Flashback: The Bush Administration Knew It was Torture

statue-of-liberty-torture1Just compiling notes for the book and came across this account from Alberto Mora, who was General Counsel for the United States Navy in the Bush Administration, of a conversation with John Yoo of the White House Office of Legal Counsel:
On February 6th [2003], Mora invited Yoo to his office, in the Pentagon, to discuss the opinion. Mora asked him, “Are you saying the President has the authority to order torture?”

“Yes,” Yoo replied.

“I don’t think so,” Mora said.

“I’m not talking policy,” Yoo said. “I’m just talking about the law.”

“Well, where are we going to have the policy discussion, then?” Mora asked.

...Yoo replied that he didn’t know; maybe, he suggested, it would take place inside the Pentagon, where the defense-policy experts were.

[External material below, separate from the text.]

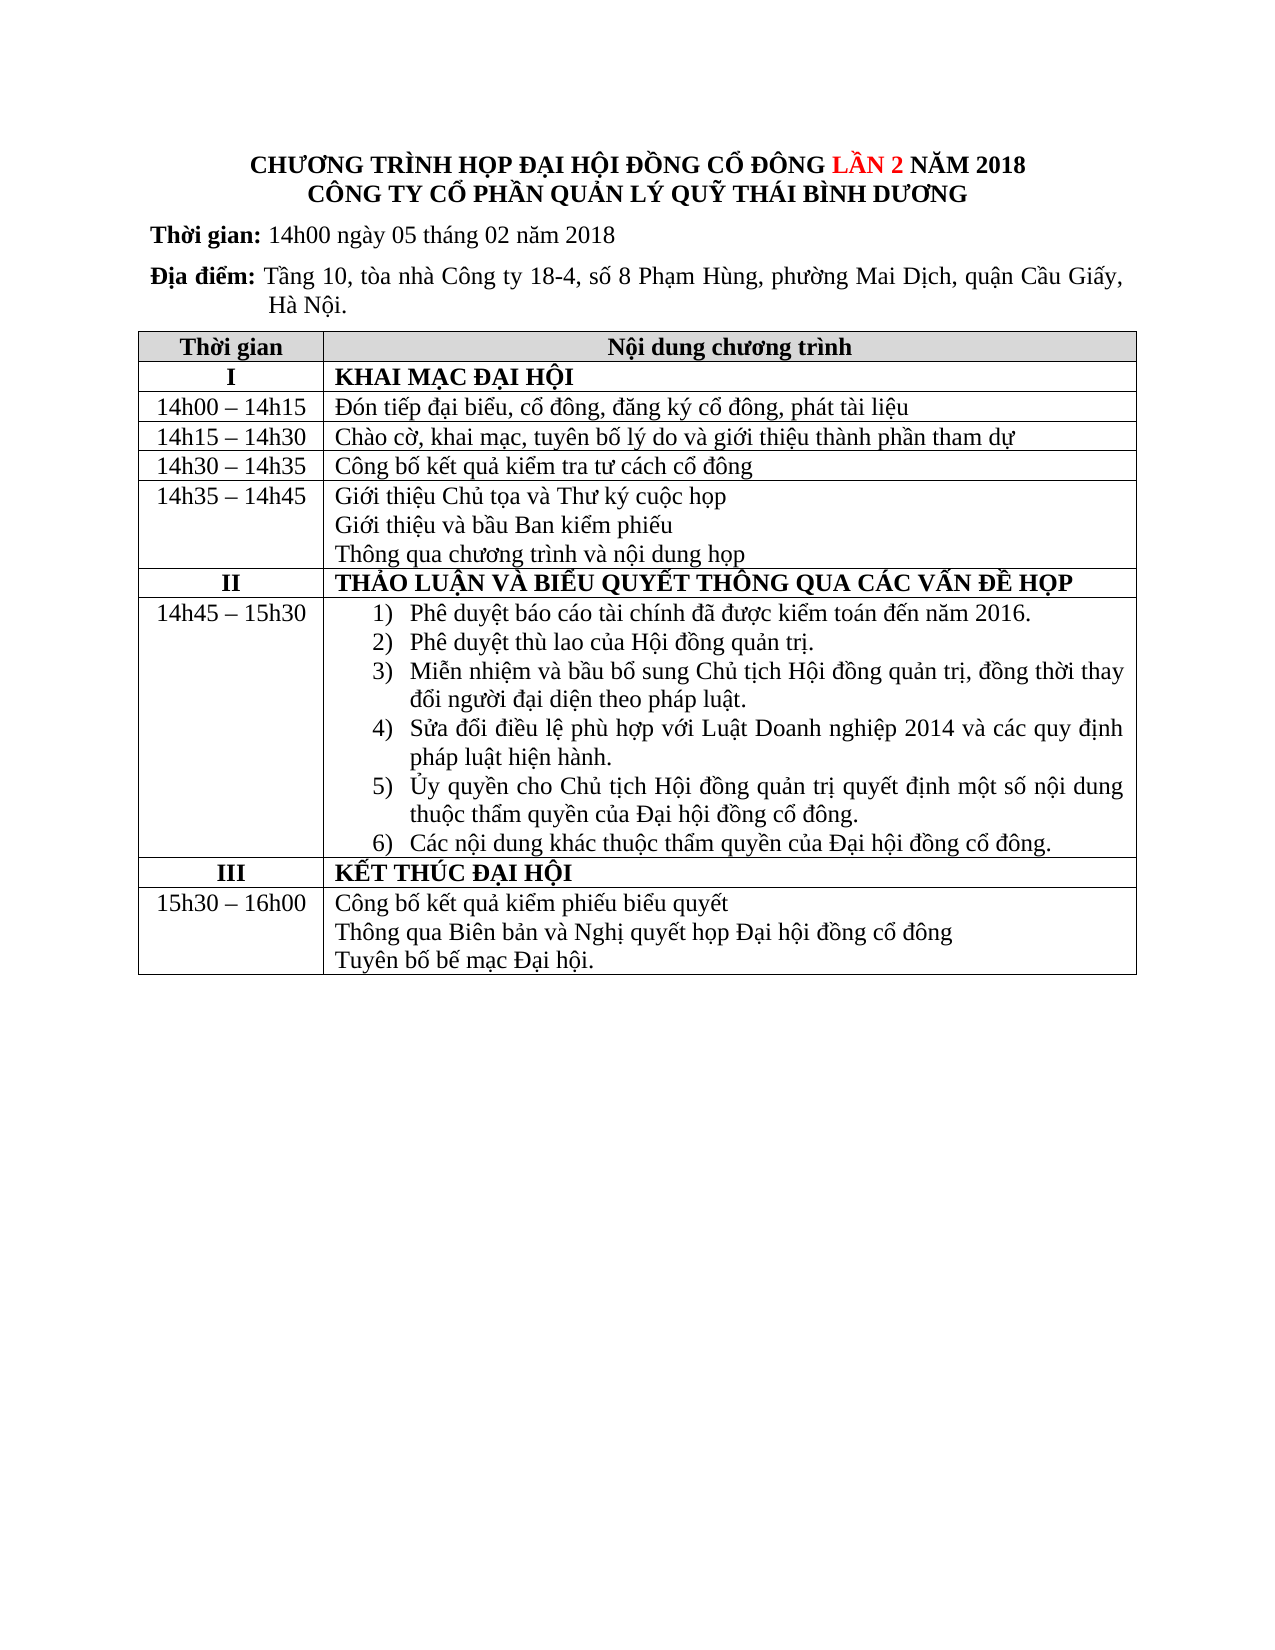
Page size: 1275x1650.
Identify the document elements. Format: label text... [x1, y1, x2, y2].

The draft [Pentagon] working-group report noted that the Uniform Code of Military Justice barred “maltreatment” but said, “Legal doctrine could render specific conduct, otherwise criminal, not unlawful.” In an echo of the Torture Memo, it also declared that interrogators could be found guilty of torture only if their “specific intent” was to inflict “severe physical pain or suffering” as evidenced by “prolonged mental harm.” Even then, it said, echoing Yoo, the Commander-in-Chief could order torture if it was a military necessity: “Congress may no more regulate the President’s ability to detain and interrogate enemy combatants than it may regulate his ability to direct troop movements on the battlefield.”


Reader Comments (2)

Yoo says the President can legally torture any "enemy combatant" without "regulation" from Congress.

President Bush declared he and he alone had authority to declare who is and who is not an "enemy combatant" (a term unheard-of prior to the last administration).

Bush declared Jose Pedilla, an American citizen, an "enemy combatant", and he was imprisoned without charge or access to counsel or contact with family, and presumably with the authority to have him tortured.

Therefore, if Yoo is correct, the U.S. President has the authority to arrest, imprison, and torture ANY U.S. citizen, without legal charges, without access to counsel, or right of habeas corpus (from Magna Carta).

And of course, if the President considered it a "military necessity", he could apparently apply this process to anyone who publicly argues that he has no authority to do this, including Congressmen and Senators.

And so, Yoo effectively argues that the President's authority supersedes Congress, the Constitution, the Bill of Rights, and Magna Carta.

What the hell? Didn't we fight a revolution over this?

And where was the outrage from the people, the media and the pundits, when this was going on?

Arbitrary arrest, imprisonment, and torture were fine, but let the Fed take-over parts of a failing banking system (as has been done before, and as the U.S. has urged other countries to do [Japan in 1990]) and people throw tea into rivers.

April 28, 2009 | Unregistered CommenterCraig Smith

Oops: that's "Padilla", not "Pedilla".